A Segunda Turma do Supremo Tribunal Federal (STF) negou, por unanimidade, pedido de extradição do empresário Ali Sipahi formulado pelo governo da Turquia. A decisão foi tomada nesta terça-feira (6) no julgamento da Extradição (EXT) 1578. O pedido do Estado turco estava baseado na acusação de que o empresário, naturalizado brasileiro, integraria organização terrorista. Segundo a decisão do colegiado, no entanto, a entrega de Sipahi não encontra amparo na legislação brasileira.
De acordo com o governo turco, Ali Sipahi integraria uma organização terrorista liderada pelo clérigo Fetullah Güllen, que teria tentado golpe armado contra o presidente da Turquia. O Estado requerente afirma que o empresário teria depositado 1.721,38 liras turcas (em torno de R$1,9 mil) no Bank Asya, entre 31 de dezembro 2013 a 24 de dezembro 2014, em uma conta vinculada ao grupo e, portanto, teria financiado a organização terrorista.
Em seu voto proferido nesta tarde, o relator do pedido, ministro Edson Fachin, negou o pedido com base em três aspectos. Apesar de os supostos crimes terem sido praticados antes da naturalização como brasileiro – ocorrida em 2016 –, situação que, segundo o ministro, não impediria a extradição, o primeiro óbice é a ausência de dupla tipicidade, que veda a extradição de estrangeiro quando o fato não constituir infração penal em ambos os países.

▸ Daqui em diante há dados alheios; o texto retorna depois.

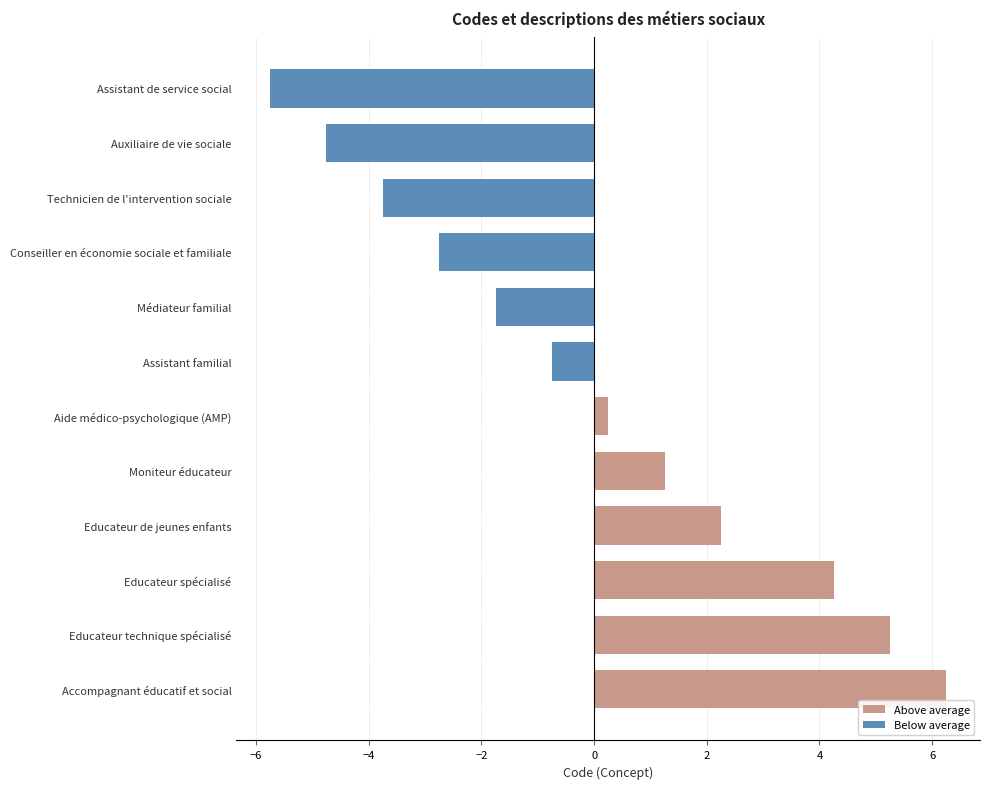

Rank the categories by value from lowest to highest.

Assistant de service social, Auxiliaire de vie sociale, Technicien de l'intervention sociale, Conseiller en économie sociale et familiale, Médiateur familial, Assistant familial, Aide médico-psychologique (AMP), Moniteur éducateur, Educateur de jeunes enfants, Educateur spécialisé, Educateur technique spécialisé, Accompagnant éducatif et social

Como o suposto delito teria ocorrido em 2013 e 2014 e a lei que disciplina o terrorismo no Brasil é de 2016 (Lei 13.260), a conduta imputada a Sipahi não seria classificada como crime nos dois países à época dos fatos.
O segundo óbice apontado pelo relator refere-se à possibilidade de os fatos atribuídos ao extraditando poderem ser enquadrados na Lei de Segurança Nacional (Lei 7.170/1983), que tratam de crimes contra a segurança nacional e a ordem política e social. Ocorre que, segundo o ministro, o STF firmou entendimento no sentido de que os crimes políticos foram incorporados ao ordenamento infraconstitucional com status de delito contra a segurança nacional. Nessa hipótese, explicou o ministro, incidiria a vedação prevista no artigo 5º, inciso LII, da Constituição Federal, segundo o qual “não será concedida a extradição de estrangeiro por crime político ou de opinião”.
Último impedimento descrito pelo ministro Fachin consta no artigo 82, do inciso VIII, da Lei de Migração (Lei 13.445/2017), que veda a concessão de extradição quando “o extraditando tiver que responder, no Estado requerente, perante tribunal ou juízo de exceção”. “Pode ser considerado fato notório a instabilidade política e até mesmo as demissões de juízes, bem como as prisões de opositores do governo do Estado-requerente. Em tais circunstâncias, há no mínimo uma justificada dúvida quanto às garantias de que o extraditando será efetivamente submetido a um tribunal independente e imparcial, num quadro de normalidade institucional, a salvo de instabilidades e pressões”, apontou o relator.
O ministro citou, ainda, resolução do Parlamento Europeu de março deste ano que condenou o aumento do controle exercido pelo Executivo e a pressão política no trabalho dos juízes e magistrados naquele país e salientou a necessidade de “uma reforma profunda dos Poderes Legislativo e Judicial, para que a Turquia melhore o acesso ao sistema judicial, aumente a sua eficácia e proporcione uma melhor proteção do direito a julgamento dentro de um prazo razoável”. A resolução ressalta ainda o fato de que a demissão de mais de 4 mil juízes e procuradores constitui uma ameaça à independência e imparcialidade do Judiciário.
“Diante de tais instabilidades na vida política do Estado requerente a solução que se apresenta, num juízo de proteção das liberdades individuais, é pelo indeferimento da extradição, eis que não se podem vislumbrar com certeza a garantia de julgamento isento de acordo com as franquias constitucionais”, concluiu Fachin.
Com o indeferimento do pedido de extradição, ficam revogadas as medidas cautelares impostas ao empresário.